---- TEXT FOR ANALYSIS

Where does Copan get the claim that the death sentence for all the infant males in Numbers 31 is unusual? We have seen several passages that appear to indicate that all children, male and female, were targeted at various points in the conquest of the land. Perhaps Copan means that this passage is "unusual" in being so utterly specific and explicit and in dealing so clearly with real, undeniable infants that he cannot explain it away as hyperbole. Or perhaps he means (comfortless thought) that it is unusual in targeting male infants, specifically. Either way, he is apparently quite ready to justify the killing of infant boys as a matter of military expediency when he cannot get around it some other way. This shows, if nothing else does, that Christians have a difficulty here for which no simple remedy exists, not even a scholarly remedy.
Bearing in mind, then, Copan's capitulation to the unavoidable interpretation in Numbers 31,
here are some typical passages from Copan regarding other texts:
When reading the text of 1 Samuel 15:3, we are led to believe that Israel targeted and obliterated Amalekite noncombatants. However, Old Testament scholar Richard Hess argues that we do not actually have indications that this was so — whether toward the Amalekites or the Canaanites. Deuteronomy 2:34 states that “we captured all his cities at that time and utterly destroyed the men, women and children of every city. We left no survivor” (NASB). Again, in the next chapter, we read that Israel “utterly destroyed … the men, women and children of every city” (3:6, NASB).
The sweeping words like “all,” “young and old,” and “man and woman,” however, are stock expressions for totality — even if women and children were not present. The expression “men and women” or similar phrases appear to be stereotypical for describing all the inhabitants of a town or region, “without predisposing the reader to assume anything further about their ages or even their genders."
[snip]
This stereotypical ancient Near East language of “all” people describes attacks on what turn out to be military forts or garrisons containing combatants — not a general population that includes women and children. We have no archaeological evidence of civilian populations at Jericho or Ai (6:21; 8:25).8 The word “city [‘ir]” during this time in Canaan was where the (military) king, the army, and the priesthood resided. So for Joshua, mentioning “women” and “young and old” turns out to be stock ancient Near East language that he could have used even if “women” and “young and old” were not living there. The language of “all” (“men and women”) at Jericho and Ai is a “stereotypical expression for the destruction of all human life in the fort, presumably composed entirely of combatants.”9 The text does not require that “women” and “young and old” must have been in these cities — and this same situation could apply to Saul’s battling against the Amalekites.

--------

*WHAT YOU NEED TO DO*.
**1.** Please print the stretch of the text on Copan's reading of the conquest passages from "Where does Copan" through "a scholarly remedy.".
**2.** Count the lines of the listing that contain the string "lens", matching case, and reply with only that number.
The text above and the listing after it are unrelated material.

---- INPUT DATA

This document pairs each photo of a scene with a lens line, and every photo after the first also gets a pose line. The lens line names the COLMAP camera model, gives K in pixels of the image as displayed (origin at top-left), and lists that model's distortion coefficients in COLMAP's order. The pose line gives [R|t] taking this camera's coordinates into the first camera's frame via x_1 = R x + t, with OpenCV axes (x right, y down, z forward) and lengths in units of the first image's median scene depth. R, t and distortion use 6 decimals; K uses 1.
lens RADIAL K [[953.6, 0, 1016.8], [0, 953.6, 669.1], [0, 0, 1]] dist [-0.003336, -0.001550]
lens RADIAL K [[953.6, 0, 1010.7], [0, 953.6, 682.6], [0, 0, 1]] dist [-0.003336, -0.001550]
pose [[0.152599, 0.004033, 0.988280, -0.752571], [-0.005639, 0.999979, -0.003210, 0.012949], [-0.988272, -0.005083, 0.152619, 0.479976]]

--------

*RESPONSES BY TASK*.
**1.**
Where does Copan get the claim that the death sentence for all the infant males in Numbers 31 is unusual? We have seen several passages that appear to indicate that all children, male and female, were targeted at various points in the conquest of the land. Perhaps Copan means that this passage is "unusual" in being so utterly specific and explicit and in dealing so clearly with real, undeniable infants that he cannot explain it away as hyperbole. Or perhaps he means (comfortless thought) that it is unusual in targeting male infants, specifically. Either way, he is apparently quite ready to justify the killing of infant boys as a matter of military expediency when he cannot get around it some other way. This shows, if nothing else does, that Christians have a difficulty here for which no simple remedy exists, not even a scholarly remedy.

**2.** 3